For seven months the Gauls remained and wreaked havoc around Rome. Several assaults on the Capitol all failed, and one such night attempt was even said to have been thwarted through the timely intervention of the sacred Geese of the Temple of Juno. In any event, by this point, the Roman garrison must've been getting dangerously low on supplies. The Romans engaged with Brennus for terms that would ensure that the Celts depart and Brennus apparently agreed to leave Rome for the price of 1,000 lbs. of gold. There are theories that the Celts were paying heavy tolls from disease, or that there own settlements to the north were under attack by other Italian tribes. Whatever the reason, Brennus accepted the terms and agreed to leave. The following passage from Livy, regarding these terms, leaves us with one of the most famous lines accredited to a barbarian chief in dealings with Rome.

"Quintus Sulpicius conferred with the Gallic chieftain Brennus and together they agreed upon the price, one thousand pounds' weight of gold. Insult was added to what was already sufficiently disgraceful, for the weights which the Gauls brought for weighing the metal were heavier than standard, and when the Roman commander objected the insolent barbarian flung his sword into the scale, saying 'Vae Victis-- 'Woe to the vanquished!"

With the departure of Brennus and his Gauls, many Romans wanted to abandon their city and move to the nearby city of Veii, but reverence for the gods and the divine will of Roma alleviated this concern. The Romans obviously decided to stay, and quickly rebuilt the city. One major improvement was the completion of the Servian Wall, supposedly built by the Etruscan King Servius Tullus. As a further result of the Gallic invasion, the Romans adopted new military weaponry, abandoning the Greek Phalanx style spears in favor of the gladius and modified armor. Through the resulting civil strife, the legion was reorganized, placing the youngest and strongest soldiers in the front lines, as opposed to the previous formation of order according to wealth.

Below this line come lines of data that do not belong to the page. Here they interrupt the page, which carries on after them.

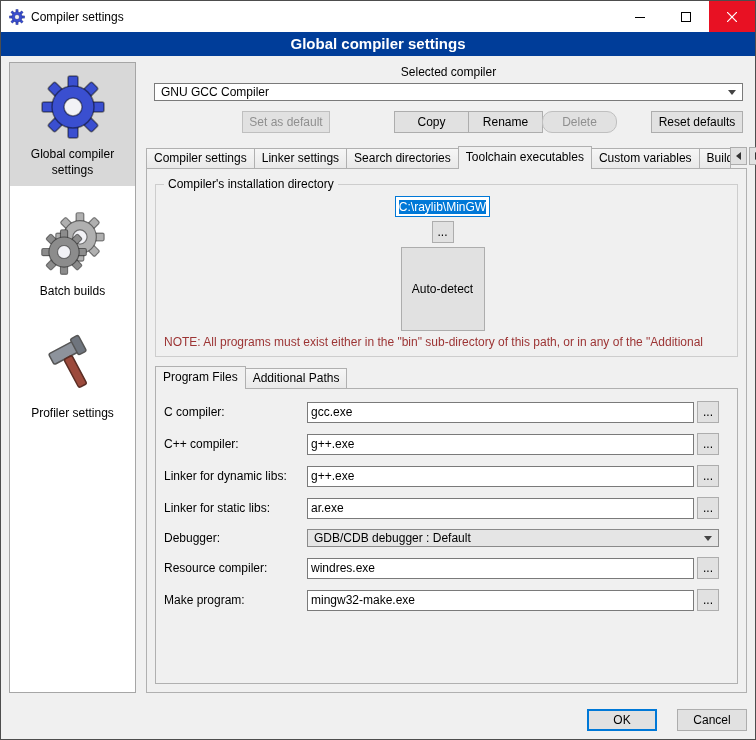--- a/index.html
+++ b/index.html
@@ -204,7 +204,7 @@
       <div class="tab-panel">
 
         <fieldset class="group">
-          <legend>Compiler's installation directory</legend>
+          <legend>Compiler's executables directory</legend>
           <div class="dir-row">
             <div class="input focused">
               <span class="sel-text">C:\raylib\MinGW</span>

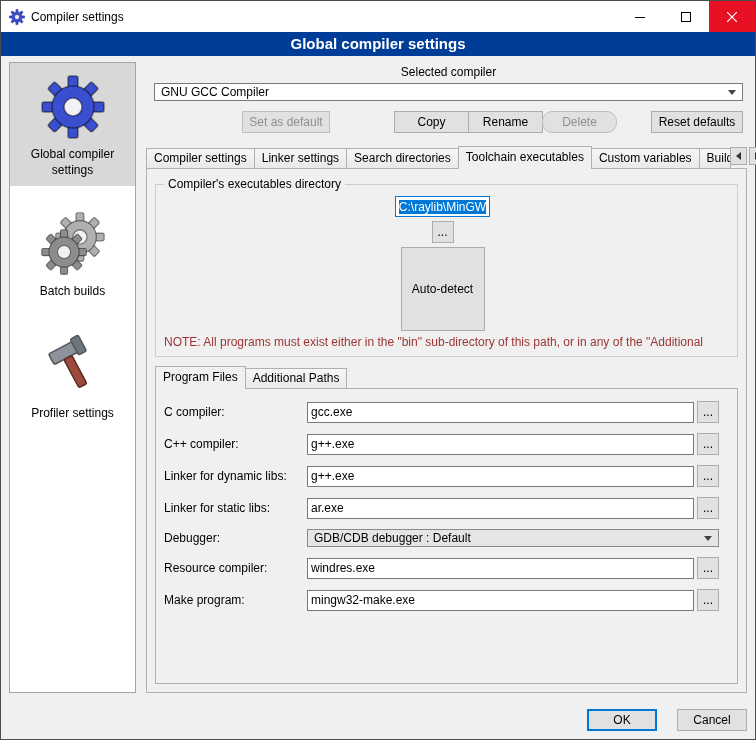--- a/index.html
+++ b/index.html
@@ -62,7 +62,7 @@
   fieldset.group { border: 1px solid #cdcdcd; padding: 3px 8px 7px; }
   legend { padding: 0 4px; }
 
-  .dir-row { display: flex; align-items: center; gap: 4px; margin-top: 2px; padding-right: 8px; flex-direction: column; }
+  .dir-row { display: flex; align-items: flex-end; gap: 4px; margin-top: 2px; padding-right: 8px; }
   .input { height: 21px; border: 1px solid #7a7a7a; background: #fff; display: flex; align-items: center; padding: 0 3px; overflow: hidden; white-space: nowrap; }
   .input.focused { border-color: #0078d7; }
   .dir-row .input { flex: 1 1 auto; }

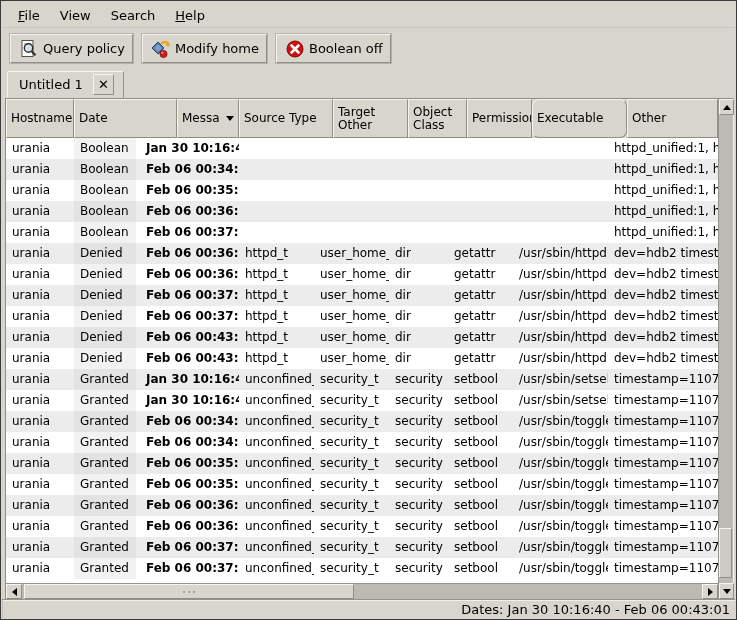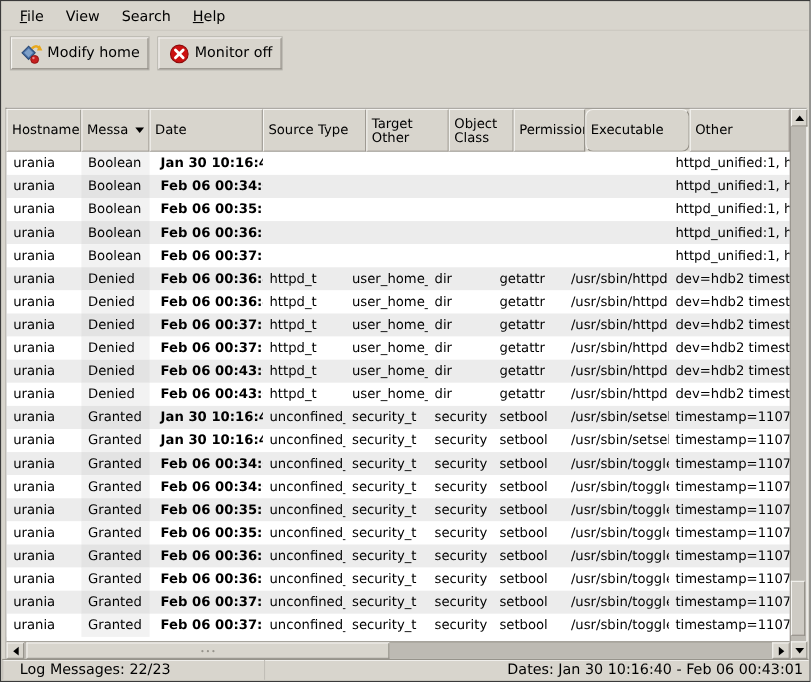--- a/index.html
+++ b/index.html
@@ -80,6 +80,17 @@
     </div>
 
   <div class="toolbar" id="toolbar">
+      <div class="tbtn">
+        <span class="icon">
+          <svg width="20" height="20" viewBox="0 0 20 20">
+            <rect x="3" y="1.5" width="11" height="16" fill="#ffffff" stroke="#55514a" stroke-width="1"></rect>
+            <line x1="5" y1="5" x2="12" y2="5" stroke="#9a968e" stroke-width="1"></line>
+            <circle cx="9.5" cy="9" r="4.2" fill="#d7e4ef" stroke="#2f2c28" stroke-width="1.4"></circle>
+            <line x1="12.6" y1="12.2" x2="16.5" y2="16.2" stroke="#2f2c28" stroke-width="2"></line>
+          </svg>
+        </span>
+        <span>Query policy</span>
+      </div>
       <div class="tbtn">
         <span class="icon">
           <svg width="22" height="22" viewBox="0 0 22 22">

The Gallic invasion left Rome weakened and also encouraged several previously subdued Italian tribes to rebel. The Etruscans, Volsci, Hernici, and Aequi were all among these numbers. One by one, over the course of the next 50 years, these tribes were defeated and brought back under Roman dominion. Meanwhile, the Celts would continue to harass the region until 345 BC, when they entered into a formal treaty with Rome. Like most others, this treaty would be short lived and the Romans and Celts would maintain an adversarial relationship for the next several centuries. The Celts would remain a threat in Italy until the final defeat of Hannibal in the 2nd Punic War. The sack of Rome would be long remembered by Romans, and would finally be avenged three and a half centuries later with Caesar's conquest of Gaul.


7# The Deadly Recurve Bow

Attila the Hun was a very famous warrior and a general of the Huns who invaded Europe, crossing and conquering the borders of the city-states one by one, leaving blood trails behind. The success of his army depended on many war weapons they have used but the most famous and deadly was the recurve bow.

These recurve bows were used as an ambush tactic of hit and run that would confused and weaken the enemy. These bows were mostly made up of bone, horn, wood, and sinew. These things were assembled in a fashion that gave much flexibility to the recurve bow that it could be bent to a higher level and would add extra force to the shooting arrow that would, in turn, easily penetrate the enemy’s armor at 100 or more yards.

These bows were small compared to European bows and could be easily used on the horseback. The recurve bows were most effective in dispersing the enemy lines and making them susceptible to close-range ambush. Once the Huns would scatter the enemies, they would kill them with sabers and spears.